William Thompson Anderson was born in Scotland in 1861 and came to Wellington to work in the mines in the late 1880’s. While boarding at the Wellington Hotel, he met his wife to be Elizabeth Jeffery Williams. Elizabeth had travelled to Canada from Wales with her young daughter, Lizzie to join her husband John Williams. On arriving in Wellington, she found that John had been killed in the mine explosion at Wellington #5 on January 24, 1988 which took 60 lives and was already buried in the Nanaimo cemetery. The owner of the Wellington Hotel asked the young widow to work for her and it was here that she met and married William Anderson on December 14, 1895.
The young family moved into one of the company houses in Wellington owned by Dunsmuir and on May 24, 1897 they had a daughter, Jane. A strike occurred at the Wellington Mines soon after this, and all the miners were forced to vacate the company housing. A tent town was established at Northfield and William and Elizabeth had their only son, John Vallence on December 19, 1898 while living in a tent. A daughter, Vera Grace was also born in Northfield on June 11, 1900.
William and Elizabeth moved their young family to Ladysmith soon after this and two more daughters were born there; Jessie Haddon on July 24, 1901 and Lila in 1908. The family home was at the corner of Second and Symonds Street.
Lizzie, the oldest child from Elizabeth’s first marriage married Jack Carruthers of Victoria. They were to have 3 daughters.
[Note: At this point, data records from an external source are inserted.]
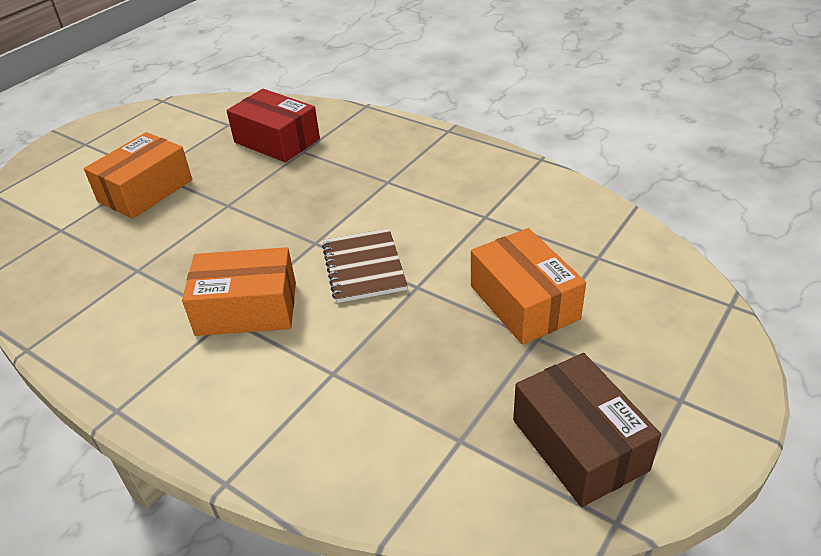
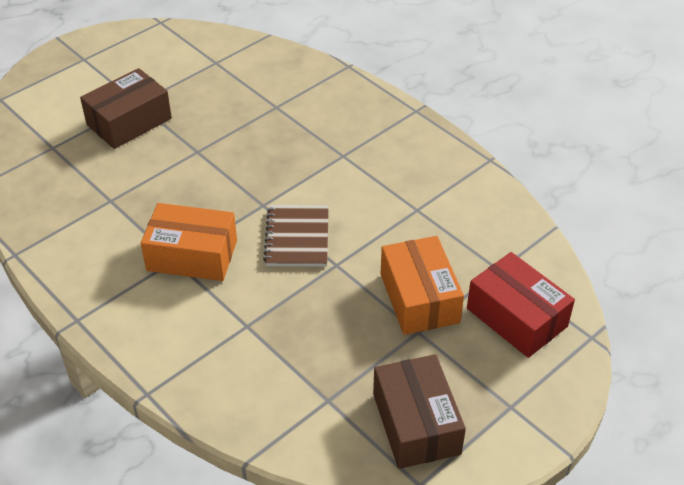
camera: 10 degrees right, 5 degrees up
(145, 190) = (129, 122): orange box -> brown box
(276, 141) = (255, 90): red box -> red box (516, 317)

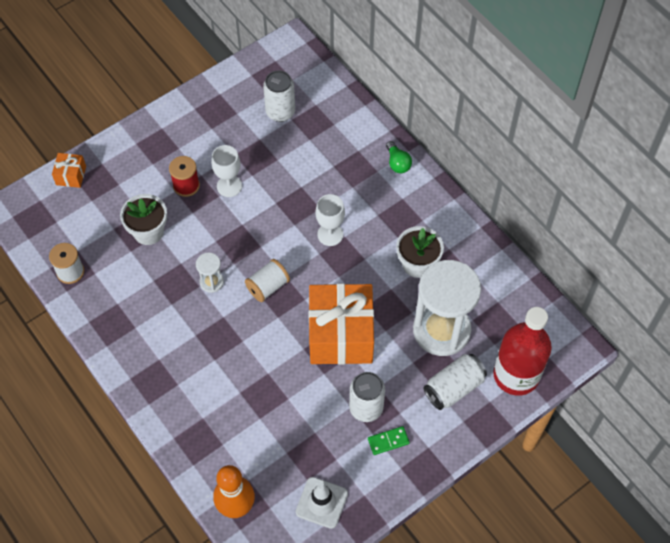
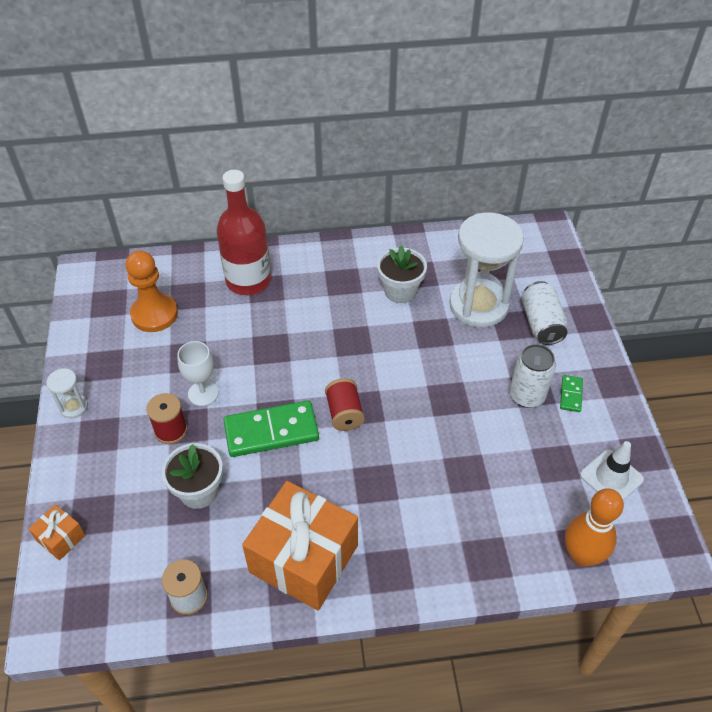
camera: 60 degrees left, 10 degrees down
(211, 282) = (304, 460): white hourglass -> white hourglass (73, 407)
(223, 247) = (271, 431): none -> green domino
(268, 287) = (344, 413): white spool -> red spool
(280, 112) = (154, 314): white can -> orange pawn
(330, 234) = (322, 338): white goblet -> none
(340, 335) = (437, 379): orange gift -> orange gift (303, 559)
(397, 163) = (285, 257): green light bulb -> none
(516, 375) = (552, 278): red bottle -> red bottle (248, 280)

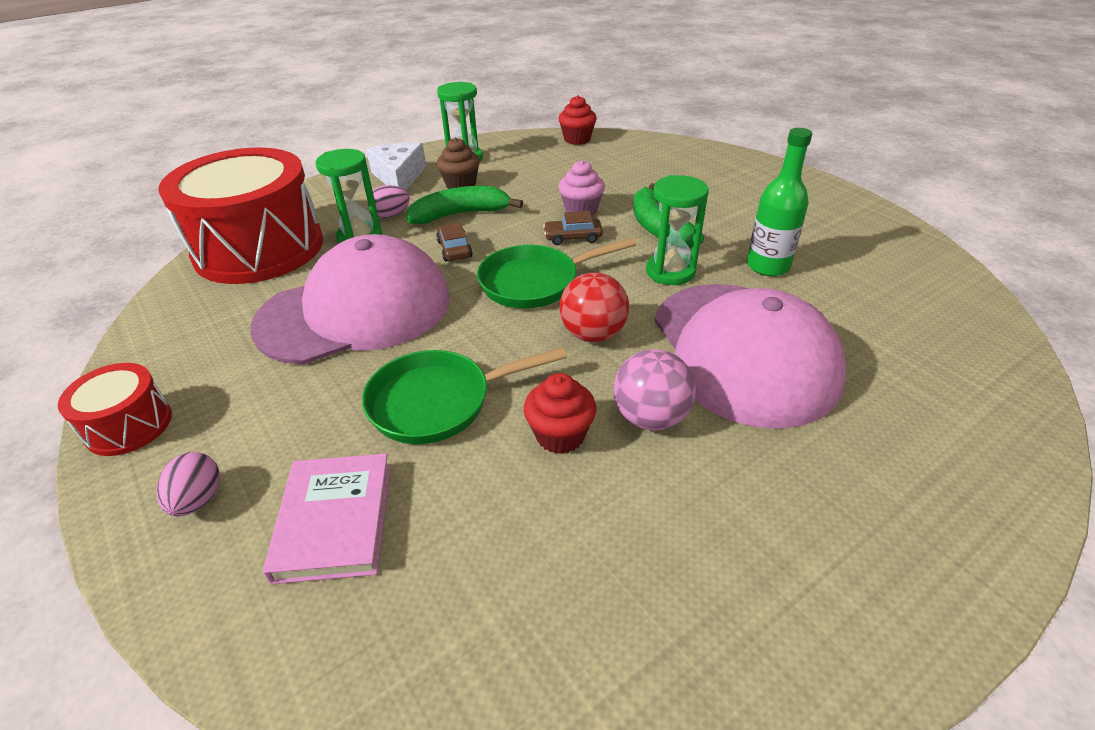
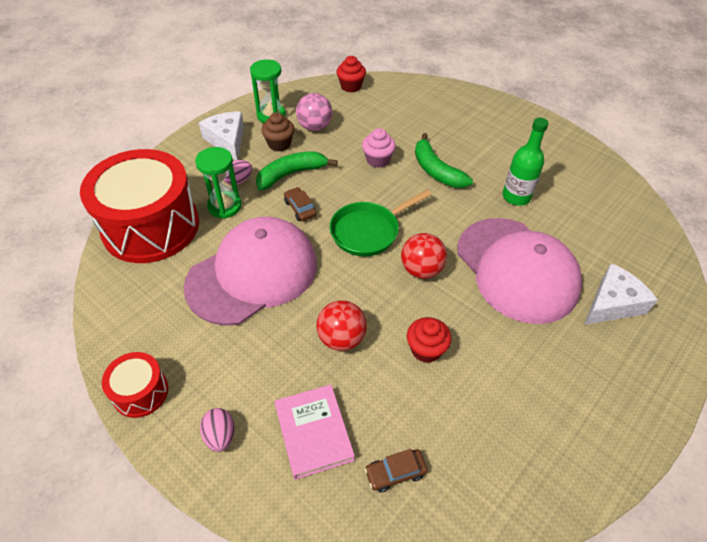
camera: 15 degrees left, 10 degrees up
(438, 402) = (341, 338): green pan -> red ball
(573, 237) = (380, 187): brown car -> brown car (395, 473)
(650, 417) = (475, 327): pink ball -> pink ball (314, 127)
(670, 272) = (455, 210): green hourglass -> none
(898, 417) = (612, 303): none -> white cheese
Jane married Ed Murrary and lived in Portland, Oregon having 2 daughters. John married Rachel Williams and they had 2 daughters. Jessie married Ray Gold and moved to Seattle having 1 daughter while Vera married Ralf Sparks and took up residence in Victoria having a son and a daughter. Their youngest daughter, Lila who had married Dan Kulai, died prematurely at 29 years of age of cancer.
William continued to work in the mines at Extension. He was a member of several rescue parties both here and in the Kootenays and during his employment at the mines held several positions of trust. When he became unable to do underground work due to his health, he was given charge of a section of railway until his retirement a few years later.
William became involved in civic affairs in Ladysmith, being elected to the school board in 1912. He was also a member of the Harmony Lodge, I.O.O.F. and an enthusiastic supporter of the Ladysmith Football team. He himself was an excellent swimmer and an exceptionally good shot with a rifle becoming well known at the annual Christmas Turkey shoots.
In 1919 ,William was elected as Mayor of the City of Ladysmith and it was during his tenure in office that he played host to the visit to the city by HRH Edward, Prince of Wales. The scroll signed by the Prince is still with his son’s family.
William Anderson passed away in Ladysmith on August 12, 1932 at 71 years of age. Elizabeth continued to live in their Ladysmith home and died over twenty years later. She is buried in Ladysmith cemetery beside her husband and daughter, Lila.